- Developer(s): Dropmysite Pte. Ltd. and Dropsuite Limited
- Initial release: March 2012
- Written in: Ruby on Rails
- Available in: English, Portuguese, Japanese, Vietnamese, Dutch, French, Spanish, Japanese
- Type: Online backup service
- Website: dropmyemail.com

= Dropmyemail =

E-mail backup service

Dropmyemail is a cloud-based e-mail backup service owned by Dropmysite. It allows users to automatically backup their e-mails with the ability to view, migrate or restore them via web browser.

== Overview ==
Dropmyemail was conceived by John Fearon. The site was launched in March 2012 at Demo Asia, a conference for emerging technology, in Singapore.

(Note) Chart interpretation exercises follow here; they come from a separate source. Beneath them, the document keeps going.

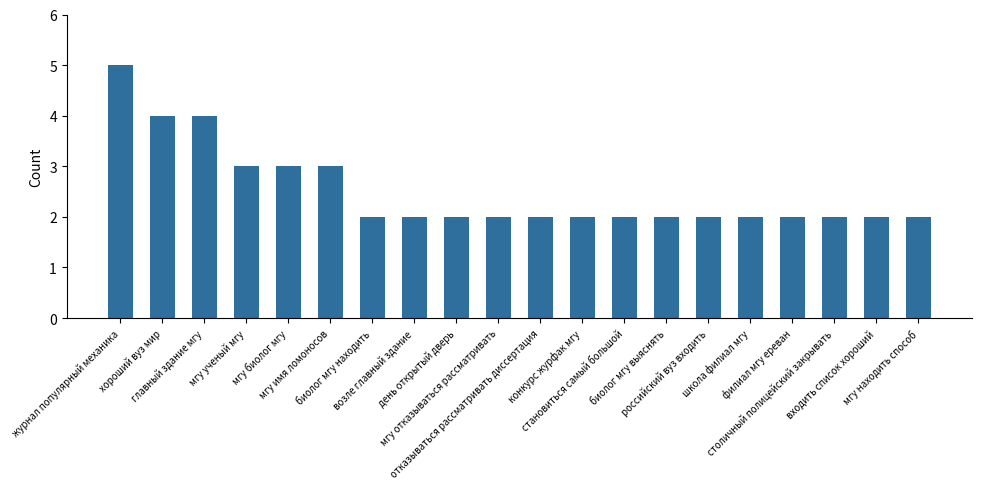

What is the value of the 8th bar from the left?

2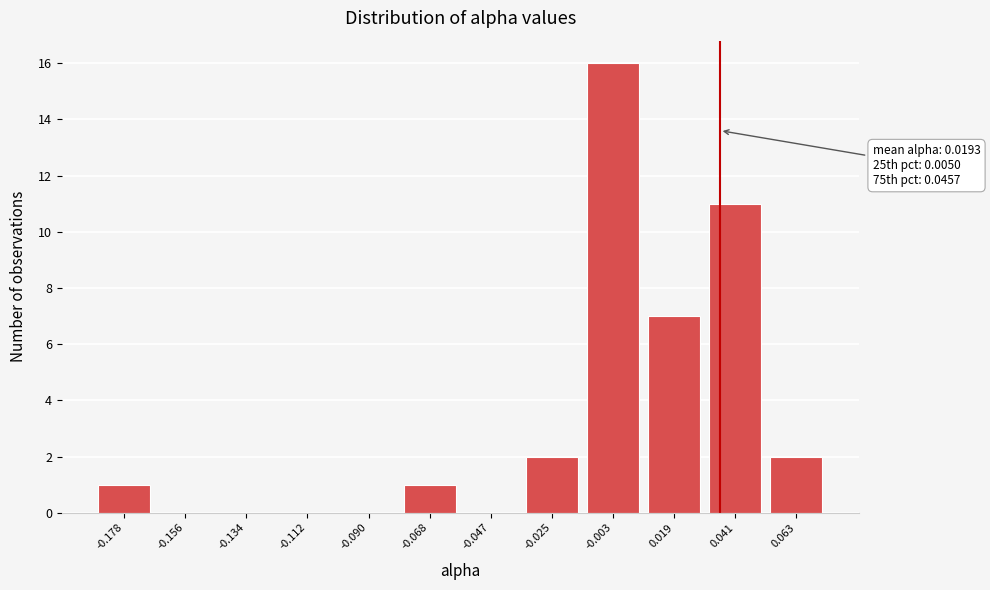

Reading left to right, transcribe all the data shown in this chart.

-0.178=1	-0.156=0	-0.134=0	-0.112=0	-0.090=0	-0.068=1	-0.047=0	-0.025=2	-0.003=16	0.019=7	0.041=11	0.063=2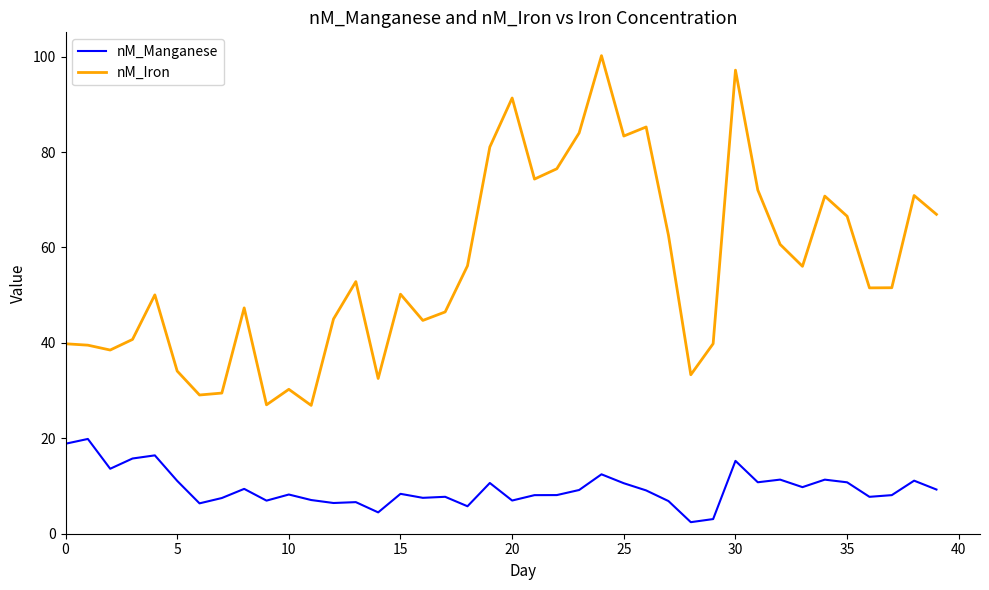

Which series has the widest spread of values?

nM_Iron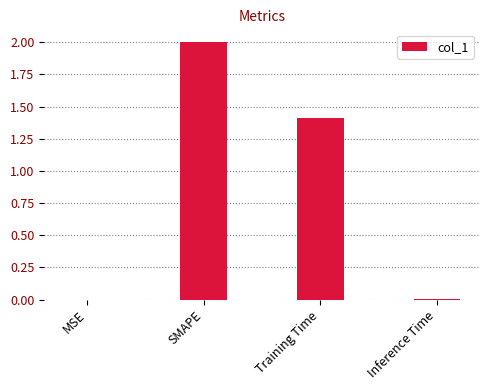

Where does the data first go above 1?

SMAPE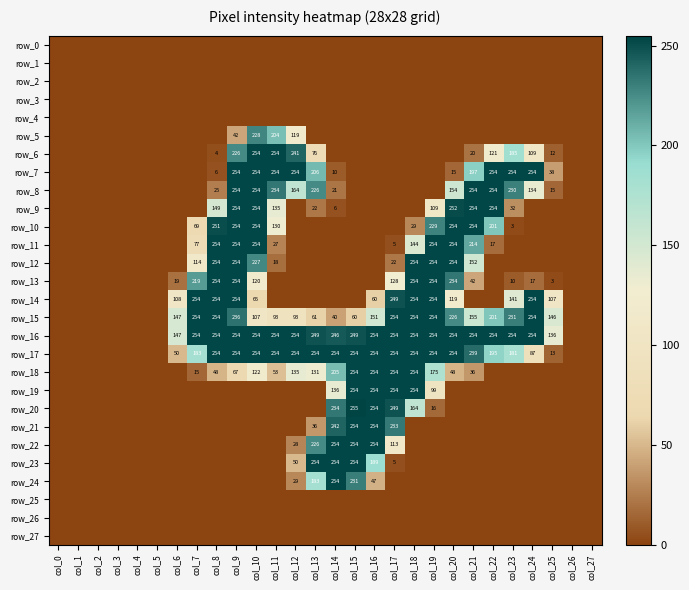

At col_2, list the series in order from largest to smallest.

row_0, row_1, row_2, row_3, row_4, row_5, row_6, row_7, row_8, row_9, row_10, row_11, row_12, row_13, row_14, row_15, row_16, row_17, row_18, row_19, row_20, row_21, row_22, row_23, row_24, row_25, row_26, row_27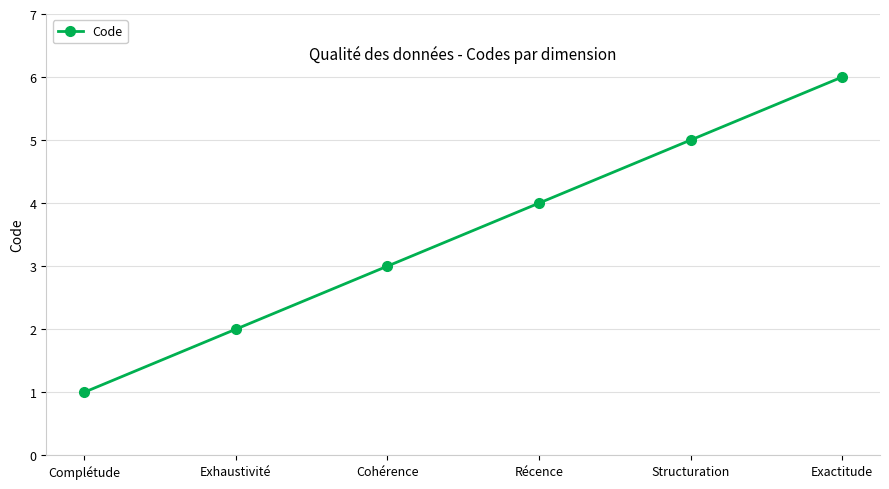

What position from the right is Récence?

3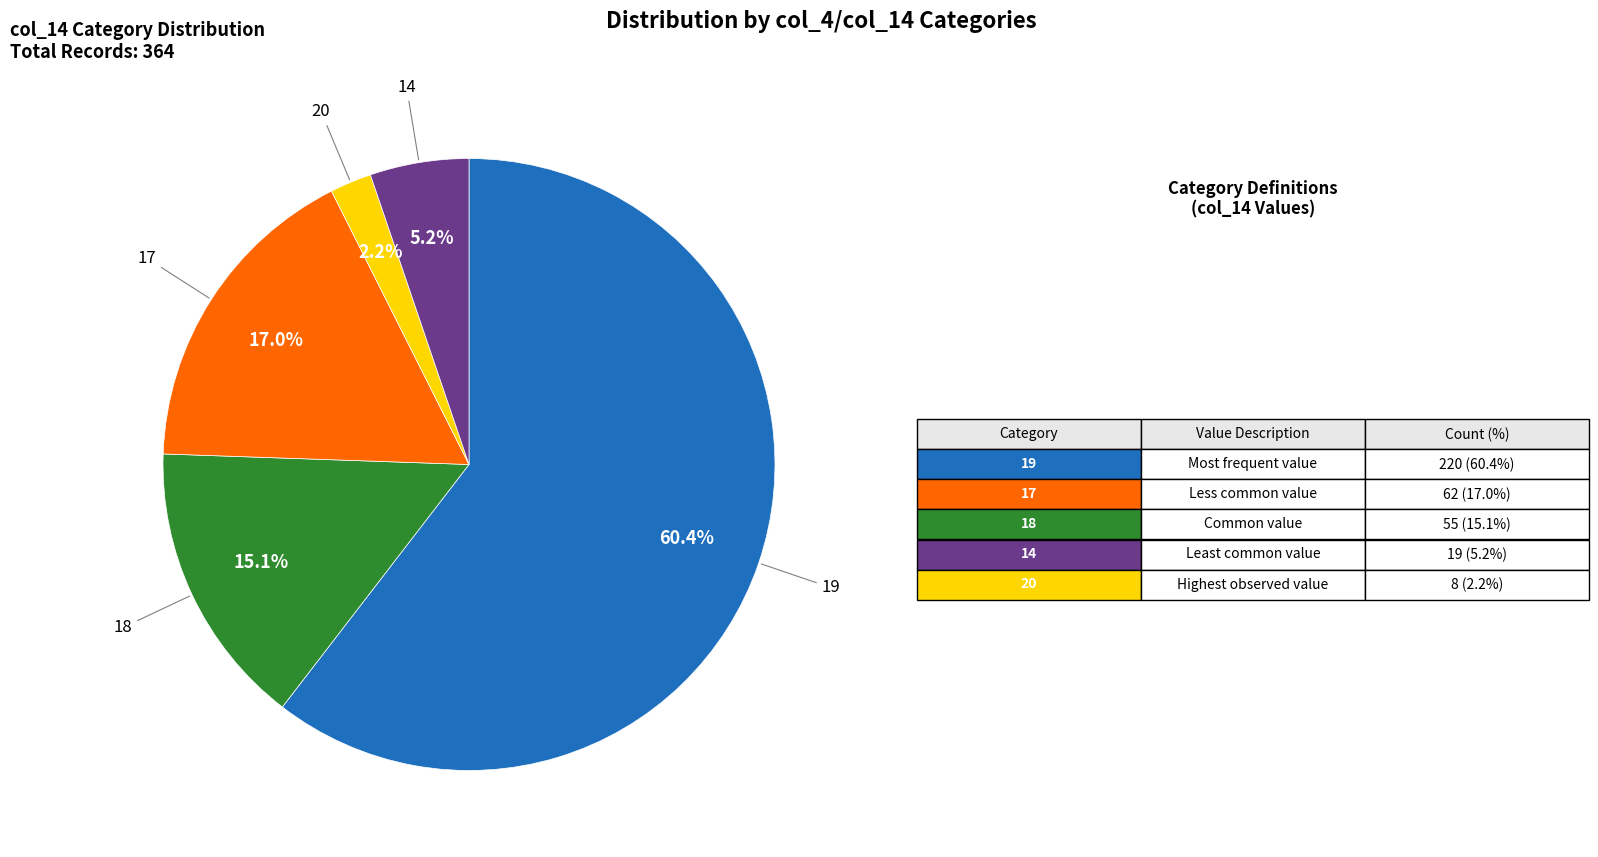

Which has a higher value, 17 or 19?

19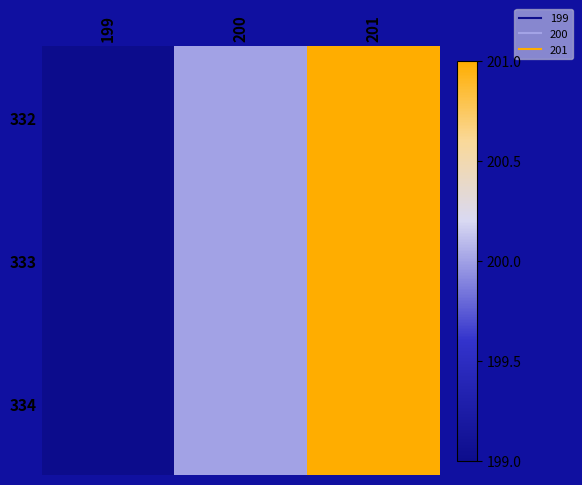

At how many categories does at least one series exceed 199?

2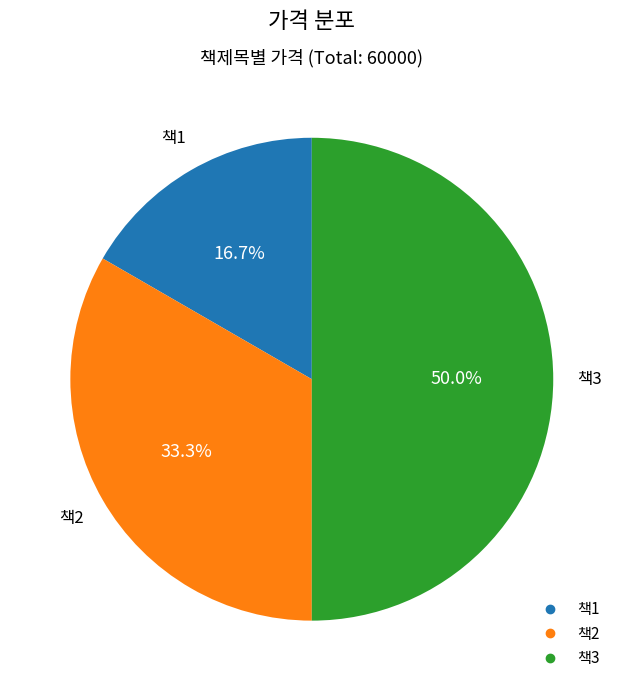

To the nearest percent, what percentage of the pie is 책2?

33%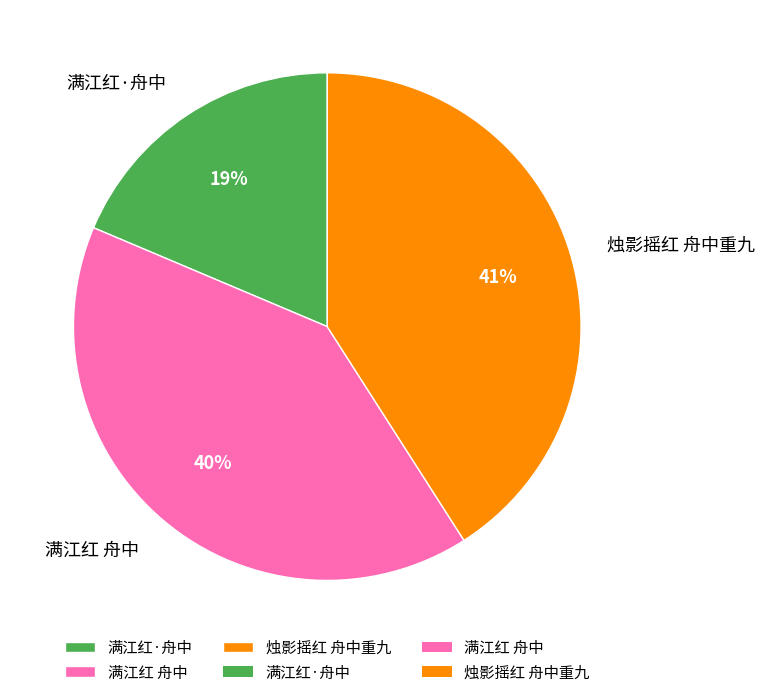

What is the ratio of the value at 满江红·舟中 to the value at 烛影摇红 舟中重九?

0.5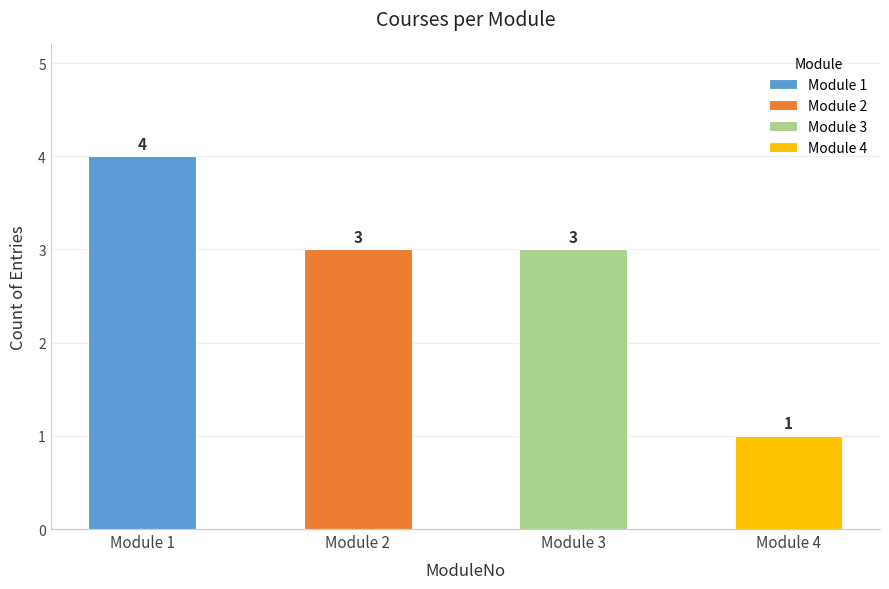

Read the value at Module 4.

1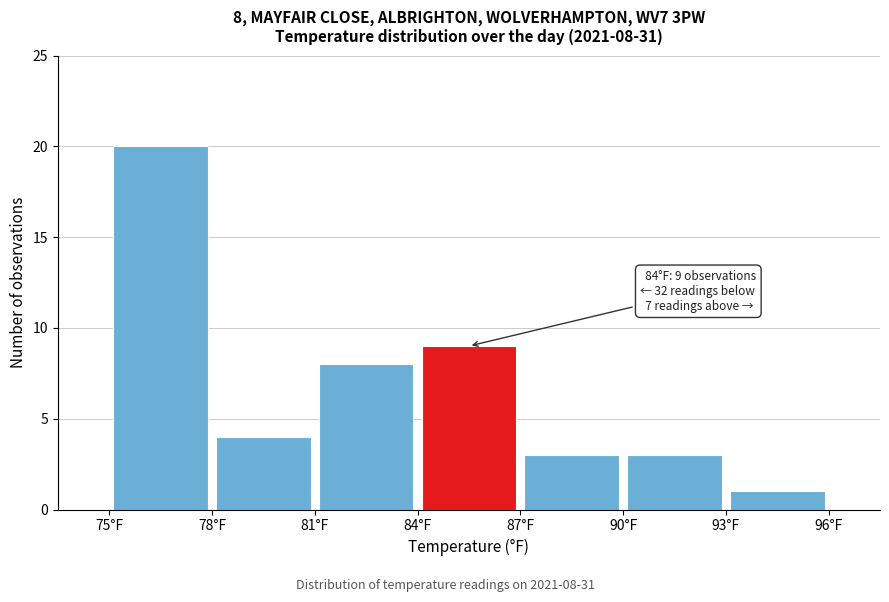

Which range on the x-axis has the tallest bar?

75 to 78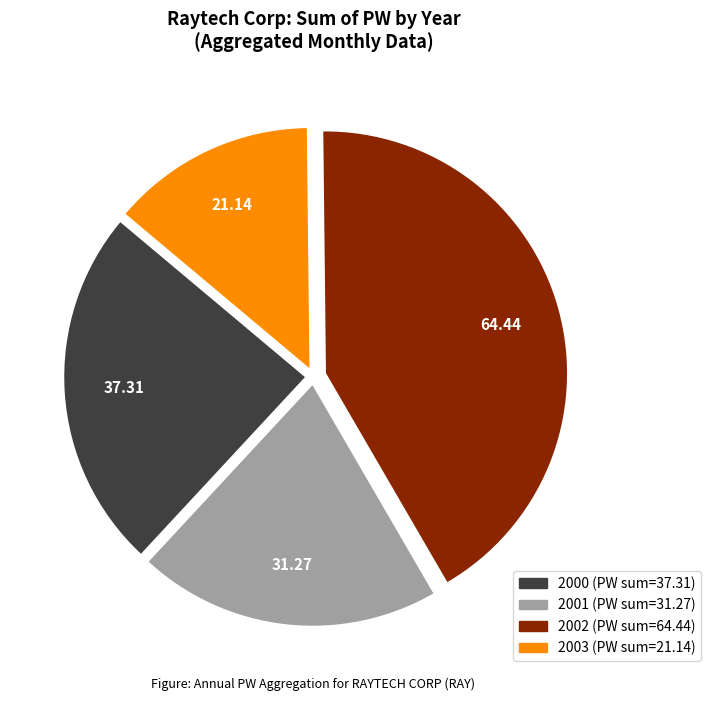

Does any single category account for the majority?

No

Dropmyemail's backend is written in Ruby on Rails and hosted on Amazon Web Services' Cloud Infrastructure. It supports e-mail platforms such as Gmail, Hotmail and Yahoo, and it can also be used with other services via IMAP or POP settings.

== Business model ==
On November 21, 2012, Dropmyemail introduced business plans for SoHO and SMB based on per e-mail mailbox pricing. It also changed from a Freemium business model to a 15-day Free Trial model.

The company introduced an affiliate program on December 13, 2012. This allows others to resell Dropmyemail's service.